# 1968 Gto carpet install



## 68gtohawk8369 (Oct 26, 2009)

My car was undercoated and I wasnt sure what I would find when I took out the old original carpet . I was pleasantly surprised to find rock solid floors !!! I insatlled fat matt sound deadening material and then went to set in the new carpet I got from opg only to find it needs to be trimmed in order to fit . If anyone has done this before any tips would be highly appreciated the shop that installed my new convertible top wants 350.00 to trim and insatll the carpet . That kind of money makes me think it must be a lot harder than it looks any tips?? or would you guys over all just reccommend having the shop do it ? The rubber gromet was supplied but would need to be cut in for the dimmer switch also.


----------



## dimitri (Feb 13, 2009)

I do all of the engine and trans work my self. When it came time for the head liner and carpet and seats I tried to do it but it ended up looking real bad. I paid for the experts to do the interior. They have special tools, and its tough working with that old hard plastic. It breaks easy.
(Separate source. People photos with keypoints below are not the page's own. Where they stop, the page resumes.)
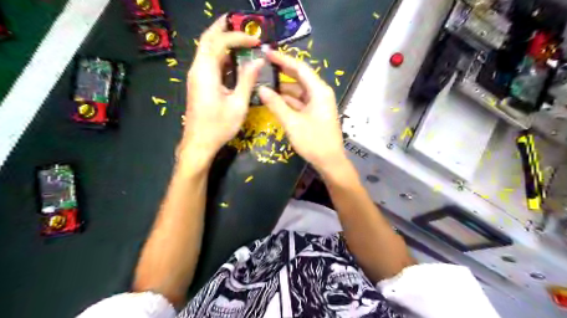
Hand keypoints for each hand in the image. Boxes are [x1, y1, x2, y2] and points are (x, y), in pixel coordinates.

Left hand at [178, 14, 264, 164]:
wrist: (199, 143)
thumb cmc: (219, 126)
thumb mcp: (238, 104)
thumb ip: (247, 80)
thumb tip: (257, 60)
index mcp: (206, 72)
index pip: (219, 43)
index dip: (237, 37)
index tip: (255, 40)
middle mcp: (197, 70)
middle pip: (207, 40)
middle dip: (222, 29)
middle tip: (239, 22)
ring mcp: (196, 76)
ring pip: (206, 50)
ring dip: (221, 41)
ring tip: (239, 37)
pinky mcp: (198, 84)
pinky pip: (208, 62)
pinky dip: (220, 55)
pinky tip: (233, 58)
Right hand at [259, 51, 345, 172]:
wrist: (330, 161)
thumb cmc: (313, 141)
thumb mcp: (292, 123)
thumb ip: (276, 104)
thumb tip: (261, 89)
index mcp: (319, 91)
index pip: (300, 68)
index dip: (283, 60)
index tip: (267, 53)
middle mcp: (320, 93)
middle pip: (299, 77)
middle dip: (281, 72)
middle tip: (262, 66)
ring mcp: (318, 103)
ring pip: (298, 91)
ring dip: (282, 89)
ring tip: (263, 84)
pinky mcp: (314, 112)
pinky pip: (299, 101)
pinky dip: (287, 100)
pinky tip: (273, 100)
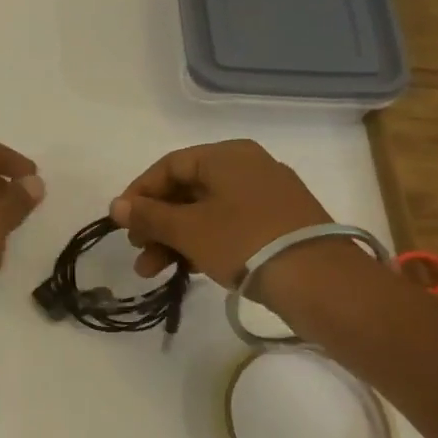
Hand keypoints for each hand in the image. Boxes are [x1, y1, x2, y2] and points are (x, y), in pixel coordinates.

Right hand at [109, 140, 331, 289]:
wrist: (321, 283)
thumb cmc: (244, 242)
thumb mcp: (187, 229)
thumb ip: (148, 216)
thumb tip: (116, 206)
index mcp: (227, 155)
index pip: (168, 166)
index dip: (139, 193)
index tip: (121, 222)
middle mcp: (249, 167)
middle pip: (186, 191)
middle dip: (156, 224)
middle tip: (138, 250)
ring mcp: (268, 197)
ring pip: (206, 212)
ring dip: (175, 239)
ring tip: (154, 272)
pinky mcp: (280, 225)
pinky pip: (229, 226)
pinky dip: (203, 243)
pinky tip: (188, 269)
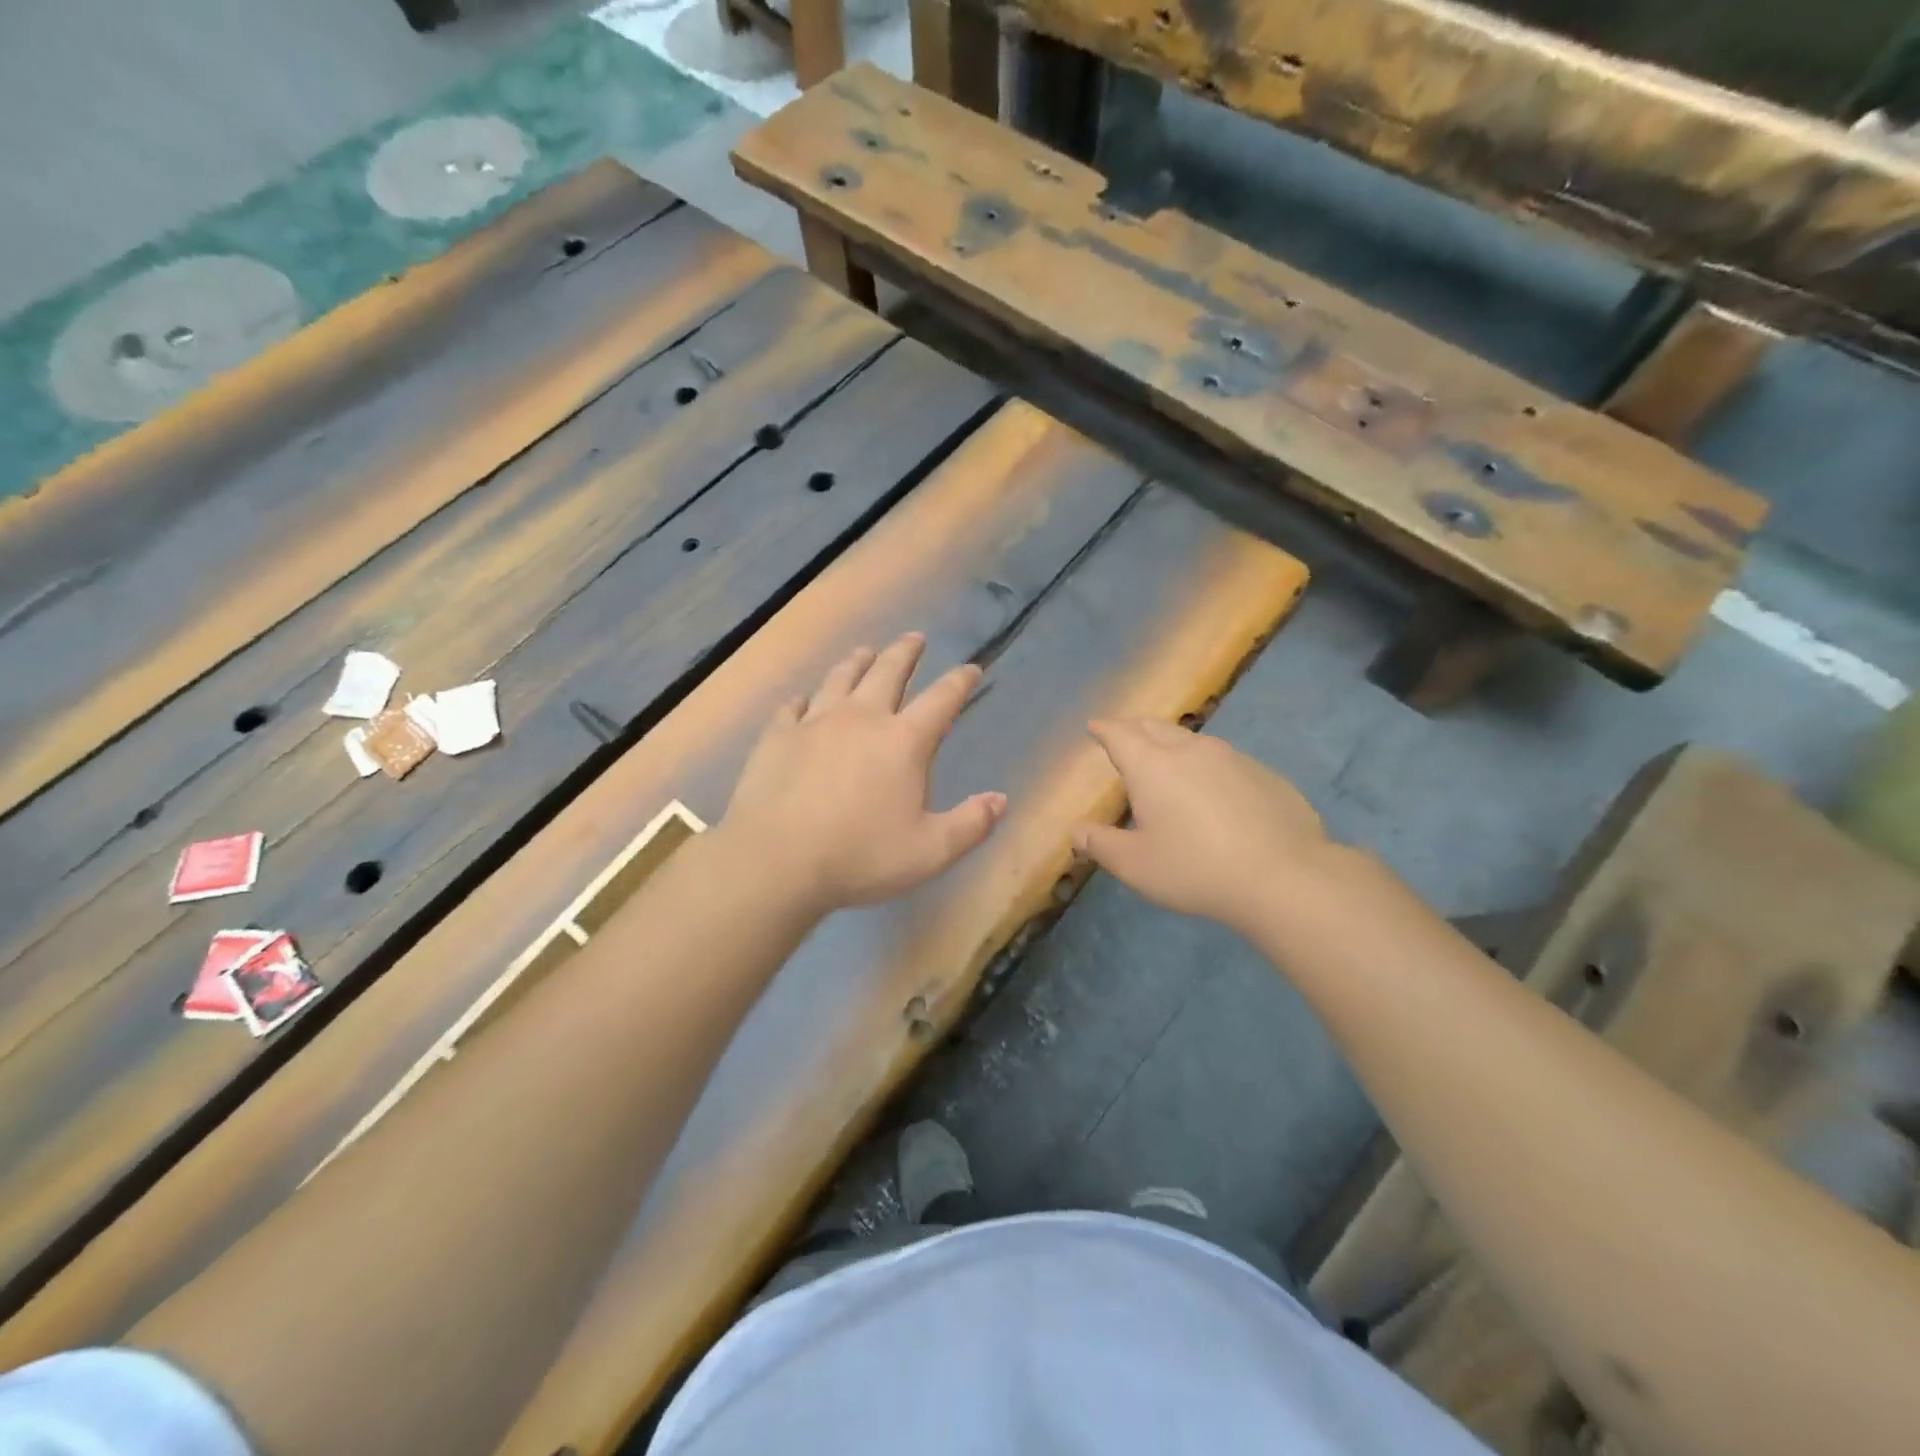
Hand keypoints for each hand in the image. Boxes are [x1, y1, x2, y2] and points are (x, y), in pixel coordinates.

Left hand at [721, 633, 1005, 913]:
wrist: (776, 860)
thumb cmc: (860, 856)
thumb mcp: (930, 851)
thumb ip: (971, 825)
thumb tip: (1000, 800)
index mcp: (903, 741)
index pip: (942, 699)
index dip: (960, 681)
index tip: (972, 668)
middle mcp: (862, 718)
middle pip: (888, 672)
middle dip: (906, 652)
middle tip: (915, 638)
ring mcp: (815, 723)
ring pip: (840, 678)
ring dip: (856, 662)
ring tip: (865, 651)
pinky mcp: (777, 736)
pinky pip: (793, 707)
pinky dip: (803, 699)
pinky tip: (803, 700)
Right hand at [1073, 719, 1338, 935]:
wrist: (1283, 877)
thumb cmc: (1195, 869)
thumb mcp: (1135, 866)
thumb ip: (1100, 845)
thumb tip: (1076, 832)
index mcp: (1152, 766)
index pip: (1120, 734)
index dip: (1104, 729)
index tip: (1095, 726)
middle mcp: (1190, 750)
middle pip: (1155, 727)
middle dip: (1135, 728)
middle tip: (1124, 735)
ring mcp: (1232, 758)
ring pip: (1192, 740)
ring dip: (1171, 743)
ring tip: (1166, 759)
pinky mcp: (1264, 774)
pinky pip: (1224, 760)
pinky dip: (1206, 765)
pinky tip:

Shop around, have an expert do your interior.


----------



## geeteeohguy (Feb 2, 2008)

Carpet install is not difficult, but if you feel uncomfortable, by all means have a pro do it. The main thing is to lay it in, and go very easy on the trimming....a little at a time. Once you cut too much off, you're out of luck. If you have the original carpet, use it as a template.


----------



## pontiac (Mar 6, 2011)

because you added the sound matting as an underlay, which is thicker than the original, and the carpet is molded with shape to match the original contours of the floor with factory underlay, there will likely be a hump or wrinkle when installed. i do my own carpet install, but $350 is too much for carpet install. maybe if that price included the carpet... you can do it but now it must be heated and shaped to fit. don't cut anything till it is shaped to fit. start from the middle to the sides, back piece down first and then position front piece next, etc.


----------



## Eric Animal (Oct 28, 2007)

:agree Sweet 68 by the way!!:cheers


----------